Members of the organization often behaved fanatically, even in legal gray area. In 1935, the Blue-and-Blacks detonated a homemade tear gas bomb at Vallila's workers' house, and in July the peace meeting in Balder Hall was disrupted by throwing a stink bomb at the audience. In 1935, Blue-and-Blacks took part in street battles against "Hurris" on Swedish Day.

==Abolition==
The doom of the organisation was getting tangled in the power struggle in Estonia. The Finns - including Simojoki - helped Artur Sirk, the leader of the Estonian freedom fighter movement, Vaps, who had been sentenced to prison, to escape. Sirk received a residence permit in Finland and was assigned to Lohja. There he was visited by several people close to the Blue-and-Blacks movement. The idea arose to oust the President of Estonia Konstantin Päts. Funds were sought from Estonia to acquire weapons for the Vaps. The coup was to take place in early December 1935. However, the plan dried up when the Estonian authorities got a hint of the plan and arrested the planners on 8 December. At the same time, material was found that proved that the Blue-and-Blacks were involved in the plan. In home searches near Simojoki, the so-called Heinäsaari letter to Jaakko Virkkunen, in which Simojoki talked about sending the Minister of Justice, "“Sasu”, “Eero” and other reptiles to a concentration camp in Heinäsaari in Petsamo". On January 23, 1936, the Ministry of the Interior banned the activities of the Blue-and-Blacks.

==After the ban==
The activities of the blacks were resumed immediately under a new name. IKL's new youth organisation was the "Blackshirts", which published its own magazine "Luo Lippujen", edited by Viljo Lius.
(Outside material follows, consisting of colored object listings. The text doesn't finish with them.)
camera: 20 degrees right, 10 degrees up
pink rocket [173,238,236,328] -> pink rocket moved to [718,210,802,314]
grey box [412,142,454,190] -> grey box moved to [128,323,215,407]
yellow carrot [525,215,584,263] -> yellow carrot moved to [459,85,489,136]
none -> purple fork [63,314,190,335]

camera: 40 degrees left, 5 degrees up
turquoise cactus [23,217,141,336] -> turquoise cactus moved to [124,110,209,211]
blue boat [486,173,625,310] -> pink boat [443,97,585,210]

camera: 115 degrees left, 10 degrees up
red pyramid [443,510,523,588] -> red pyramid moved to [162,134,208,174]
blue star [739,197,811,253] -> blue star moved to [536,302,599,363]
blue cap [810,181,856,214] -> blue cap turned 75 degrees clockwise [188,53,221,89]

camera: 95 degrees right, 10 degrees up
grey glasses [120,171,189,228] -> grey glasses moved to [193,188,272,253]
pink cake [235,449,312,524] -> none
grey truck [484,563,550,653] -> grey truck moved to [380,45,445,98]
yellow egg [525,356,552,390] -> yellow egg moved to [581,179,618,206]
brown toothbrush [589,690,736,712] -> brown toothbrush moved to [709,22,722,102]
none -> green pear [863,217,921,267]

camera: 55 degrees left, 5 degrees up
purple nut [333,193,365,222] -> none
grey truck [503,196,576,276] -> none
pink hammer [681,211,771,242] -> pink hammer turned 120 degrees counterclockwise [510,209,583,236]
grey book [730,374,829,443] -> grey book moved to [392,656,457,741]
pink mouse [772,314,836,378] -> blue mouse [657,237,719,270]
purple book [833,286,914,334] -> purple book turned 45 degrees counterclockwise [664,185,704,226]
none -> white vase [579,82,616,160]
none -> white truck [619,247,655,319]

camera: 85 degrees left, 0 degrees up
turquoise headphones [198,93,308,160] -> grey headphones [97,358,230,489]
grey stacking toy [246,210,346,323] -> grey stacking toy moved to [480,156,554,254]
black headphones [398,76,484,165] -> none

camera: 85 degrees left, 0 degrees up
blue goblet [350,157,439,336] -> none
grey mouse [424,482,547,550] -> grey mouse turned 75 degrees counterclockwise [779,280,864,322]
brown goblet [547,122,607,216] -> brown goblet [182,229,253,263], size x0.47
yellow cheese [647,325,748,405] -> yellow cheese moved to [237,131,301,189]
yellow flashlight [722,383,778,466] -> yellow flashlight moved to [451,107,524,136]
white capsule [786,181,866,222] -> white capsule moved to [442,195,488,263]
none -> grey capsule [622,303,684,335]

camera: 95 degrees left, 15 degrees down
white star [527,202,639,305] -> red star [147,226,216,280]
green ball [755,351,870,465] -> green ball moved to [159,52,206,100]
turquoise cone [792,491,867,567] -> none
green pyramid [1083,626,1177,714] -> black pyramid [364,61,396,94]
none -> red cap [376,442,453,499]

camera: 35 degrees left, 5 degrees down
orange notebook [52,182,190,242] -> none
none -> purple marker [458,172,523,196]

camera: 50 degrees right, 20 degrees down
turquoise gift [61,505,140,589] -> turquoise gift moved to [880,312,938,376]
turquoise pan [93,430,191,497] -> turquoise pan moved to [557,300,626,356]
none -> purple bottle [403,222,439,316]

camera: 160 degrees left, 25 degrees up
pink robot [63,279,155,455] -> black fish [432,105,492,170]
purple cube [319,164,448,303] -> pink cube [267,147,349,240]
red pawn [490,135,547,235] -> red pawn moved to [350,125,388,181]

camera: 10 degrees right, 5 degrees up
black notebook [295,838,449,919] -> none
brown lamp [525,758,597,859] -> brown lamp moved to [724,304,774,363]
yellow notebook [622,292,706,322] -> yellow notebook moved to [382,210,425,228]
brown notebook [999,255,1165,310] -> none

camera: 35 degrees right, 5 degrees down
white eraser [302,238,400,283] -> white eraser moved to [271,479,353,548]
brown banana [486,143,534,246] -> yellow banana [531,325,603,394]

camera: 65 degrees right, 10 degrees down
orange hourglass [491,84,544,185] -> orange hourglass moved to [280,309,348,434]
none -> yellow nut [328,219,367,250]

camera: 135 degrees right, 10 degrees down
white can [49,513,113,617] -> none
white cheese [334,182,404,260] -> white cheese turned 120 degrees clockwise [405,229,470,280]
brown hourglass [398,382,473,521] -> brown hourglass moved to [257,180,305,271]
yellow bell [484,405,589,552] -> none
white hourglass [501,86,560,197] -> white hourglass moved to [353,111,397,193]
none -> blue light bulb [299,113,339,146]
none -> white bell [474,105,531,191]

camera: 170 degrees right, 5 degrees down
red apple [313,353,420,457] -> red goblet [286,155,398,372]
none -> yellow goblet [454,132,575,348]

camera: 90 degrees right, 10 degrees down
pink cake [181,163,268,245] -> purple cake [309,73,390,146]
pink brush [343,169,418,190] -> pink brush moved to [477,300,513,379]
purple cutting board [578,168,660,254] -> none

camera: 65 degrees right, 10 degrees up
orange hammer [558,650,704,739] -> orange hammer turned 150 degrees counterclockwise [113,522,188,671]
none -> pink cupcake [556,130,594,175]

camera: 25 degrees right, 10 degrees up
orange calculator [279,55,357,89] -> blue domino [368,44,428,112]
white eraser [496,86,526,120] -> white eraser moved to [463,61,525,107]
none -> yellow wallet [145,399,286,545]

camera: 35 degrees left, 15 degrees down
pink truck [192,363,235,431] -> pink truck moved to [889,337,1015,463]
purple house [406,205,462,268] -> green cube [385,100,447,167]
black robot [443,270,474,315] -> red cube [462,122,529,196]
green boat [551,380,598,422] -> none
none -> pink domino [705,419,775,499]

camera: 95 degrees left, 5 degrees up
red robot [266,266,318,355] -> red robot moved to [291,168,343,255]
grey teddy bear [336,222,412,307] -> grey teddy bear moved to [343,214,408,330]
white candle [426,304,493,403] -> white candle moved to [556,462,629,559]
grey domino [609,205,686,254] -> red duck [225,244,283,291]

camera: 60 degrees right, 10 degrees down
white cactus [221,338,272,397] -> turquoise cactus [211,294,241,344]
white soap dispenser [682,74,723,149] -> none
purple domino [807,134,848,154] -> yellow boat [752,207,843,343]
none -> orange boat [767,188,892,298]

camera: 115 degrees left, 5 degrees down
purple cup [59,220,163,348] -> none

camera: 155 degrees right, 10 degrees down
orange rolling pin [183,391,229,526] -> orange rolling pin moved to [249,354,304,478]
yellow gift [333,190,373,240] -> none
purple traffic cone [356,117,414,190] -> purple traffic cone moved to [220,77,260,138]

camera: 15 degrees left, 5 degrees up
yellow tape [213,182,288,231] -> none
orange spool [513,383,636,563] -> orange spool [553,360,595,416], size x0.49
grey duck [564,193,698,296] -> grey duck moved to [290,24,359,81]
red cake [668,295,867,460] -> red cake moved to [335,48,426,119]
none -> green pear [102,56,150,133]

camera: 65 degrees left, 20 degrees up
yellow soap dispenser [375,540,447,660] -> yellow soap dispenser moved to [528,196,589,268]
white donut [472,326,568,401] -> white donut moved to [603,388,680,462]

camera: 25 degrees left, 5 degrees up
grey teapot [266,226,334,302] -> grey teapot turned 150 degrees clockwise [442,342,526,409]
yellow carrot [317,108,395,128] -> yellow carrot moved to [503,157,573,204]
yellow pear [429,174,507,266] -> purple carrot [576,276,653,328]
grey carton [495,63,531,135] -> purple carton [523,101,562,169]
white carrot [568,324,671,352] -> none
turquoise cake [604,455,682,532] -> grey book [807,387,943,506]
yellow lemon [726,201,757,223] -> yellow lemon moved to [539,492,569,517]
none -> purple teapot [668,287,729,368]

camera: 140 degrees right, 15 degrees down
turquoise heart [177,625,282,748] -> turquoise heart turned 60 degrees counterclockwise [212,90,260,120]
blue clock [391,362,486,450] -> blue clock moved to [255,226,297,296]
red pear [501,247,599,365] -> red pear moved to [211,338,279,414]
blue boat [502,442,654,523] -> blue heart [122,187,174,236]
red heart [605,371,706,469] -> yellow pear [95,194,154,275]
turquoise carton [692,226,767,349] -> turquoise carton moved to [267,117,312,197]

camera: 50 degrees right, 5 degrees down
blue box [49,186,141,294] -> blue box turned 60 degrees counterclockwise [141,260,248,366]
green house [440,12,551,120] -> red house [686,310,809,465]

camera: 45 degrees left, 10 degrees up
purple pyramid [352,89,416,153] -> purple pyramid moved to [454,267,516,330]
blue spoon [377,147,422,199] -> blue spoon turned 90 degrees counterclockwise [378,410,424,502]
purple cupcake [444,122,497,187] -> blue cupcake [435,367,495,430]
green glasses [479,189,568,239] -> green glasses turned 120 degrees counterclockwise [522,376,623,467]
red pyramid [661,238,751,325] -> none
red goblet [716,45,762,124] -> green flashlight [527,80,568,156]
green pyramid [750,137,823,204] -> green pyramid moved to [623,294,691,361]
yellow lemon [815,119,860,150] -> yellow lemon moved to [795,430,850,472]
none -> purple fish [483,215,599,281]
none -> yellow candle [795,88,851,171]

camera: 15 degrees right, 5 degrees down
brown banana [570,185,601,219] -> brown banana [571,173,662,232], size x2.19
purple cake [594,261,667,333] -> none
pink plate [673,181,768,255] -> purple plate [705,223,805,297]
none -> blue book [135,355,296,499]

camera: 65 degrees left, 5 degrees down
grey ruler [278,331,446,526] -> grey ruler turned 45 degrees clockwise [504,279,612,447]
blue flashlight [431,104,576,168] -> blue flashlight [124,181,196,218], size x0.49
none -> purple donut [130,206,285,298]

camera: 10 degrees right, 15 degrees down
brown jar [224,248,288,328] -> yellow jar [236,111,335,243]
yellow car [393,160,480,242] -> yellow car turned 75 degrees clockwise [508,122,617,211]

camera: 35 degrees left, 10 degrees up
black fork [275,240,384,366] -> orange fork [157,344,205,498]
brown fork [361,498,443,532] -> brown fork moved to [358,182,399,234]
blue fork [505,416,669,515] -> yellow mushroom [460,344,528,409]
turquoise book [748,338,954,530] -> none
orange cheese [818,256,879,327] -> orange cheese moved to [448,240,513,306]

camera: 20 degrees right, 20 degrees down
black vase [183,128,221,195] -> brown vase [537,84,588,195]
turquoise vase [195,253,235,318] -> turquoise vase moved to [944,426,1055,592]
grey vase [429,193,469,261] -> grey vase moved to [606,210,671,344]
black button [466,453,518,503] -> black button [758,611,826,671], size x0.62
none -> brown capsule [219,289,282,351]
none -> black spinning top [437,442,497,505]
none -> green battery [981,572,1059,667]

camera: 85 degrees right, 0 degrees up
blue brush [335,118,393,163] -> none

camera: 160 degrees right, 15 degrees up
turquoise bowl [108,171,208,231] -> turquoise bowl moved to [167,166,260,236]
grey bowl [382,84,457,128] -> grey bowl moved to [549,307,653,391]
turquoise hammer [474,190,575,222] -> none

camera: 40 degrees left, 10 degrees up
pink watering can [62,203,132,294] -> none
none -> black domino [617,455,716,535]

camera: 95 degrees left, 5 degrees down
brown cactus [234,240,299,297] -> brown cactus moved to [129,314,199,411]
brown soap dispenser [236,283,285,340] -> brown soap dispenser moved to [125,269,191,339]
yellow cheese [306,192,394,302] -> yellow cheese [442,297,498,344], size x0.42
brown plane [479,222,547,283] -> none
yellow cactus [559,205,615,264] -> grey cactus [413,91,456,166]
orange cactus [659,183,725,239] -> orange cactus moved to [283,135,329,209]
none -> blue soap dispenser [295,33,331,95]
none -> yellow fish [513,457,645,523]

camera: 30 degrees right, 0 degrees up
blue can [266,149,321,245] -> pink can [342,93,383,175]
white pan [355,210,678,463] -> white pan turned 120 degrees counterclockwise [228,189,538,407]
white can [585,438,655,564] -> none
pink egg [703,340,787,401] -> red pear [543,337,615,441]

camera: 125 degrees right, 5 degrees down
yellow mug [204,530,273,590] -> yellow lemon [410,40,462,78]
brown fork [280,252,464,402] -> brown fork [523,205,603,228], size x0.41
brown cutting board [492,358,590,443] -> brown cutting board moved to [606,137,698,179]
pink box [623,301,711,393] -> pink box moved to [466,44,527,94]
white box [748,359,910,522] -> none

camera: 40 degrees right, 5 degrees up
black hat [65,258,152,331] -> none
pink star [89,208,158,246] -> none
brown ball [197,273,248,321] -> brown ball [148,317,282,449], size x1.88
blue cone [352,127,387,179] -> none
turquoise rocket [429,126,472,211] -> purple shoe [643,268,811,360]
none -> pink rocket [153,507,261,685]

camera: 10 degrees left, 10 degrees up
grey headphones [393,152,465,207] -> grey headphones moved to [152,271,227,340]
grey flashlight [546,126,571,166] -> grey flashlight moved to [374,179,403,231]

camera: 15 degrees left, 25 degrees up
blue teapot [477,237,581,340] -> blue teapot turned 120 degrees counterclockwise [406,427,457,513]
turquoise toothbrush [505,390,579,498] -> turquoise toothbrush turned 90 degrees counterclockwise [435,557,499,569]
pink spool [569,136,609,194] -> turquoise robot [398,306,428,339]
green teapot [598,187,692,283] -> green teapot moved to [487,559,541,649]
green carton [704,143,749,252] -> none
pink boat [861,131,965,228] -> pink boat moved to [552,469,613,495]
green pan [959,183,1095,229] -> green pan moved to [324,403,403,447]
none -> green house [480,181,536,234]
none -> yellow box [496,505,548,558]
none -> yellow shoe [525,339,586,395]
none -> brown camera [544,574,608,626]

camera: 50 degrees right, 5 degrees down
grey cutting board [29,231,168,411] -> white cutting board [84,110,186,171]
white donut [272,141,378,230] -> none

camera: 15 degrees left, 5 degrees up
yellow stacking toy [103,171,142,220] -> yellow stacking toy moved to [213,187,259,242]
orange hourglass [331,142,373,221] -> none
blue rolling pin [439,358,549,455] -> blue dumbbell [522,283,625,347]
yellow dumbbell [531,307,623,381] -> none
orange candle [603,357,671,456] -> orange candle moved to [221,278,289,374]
The same people came to lead the organization as before: Simojoki, Reino Ala-Kulju, Anna-Liisa Heikinheimo, etc. However, the Academic Karelia Society was announced as the organizer of the summer camp activities. In the summer of 1938, blackshirt camps were already held in six locations. Blackshirts continued to operate until 1939. At that time, no more summer camps were organized, but all the grown-up black shirts were in fortification work on the Isthmus organized by AKS.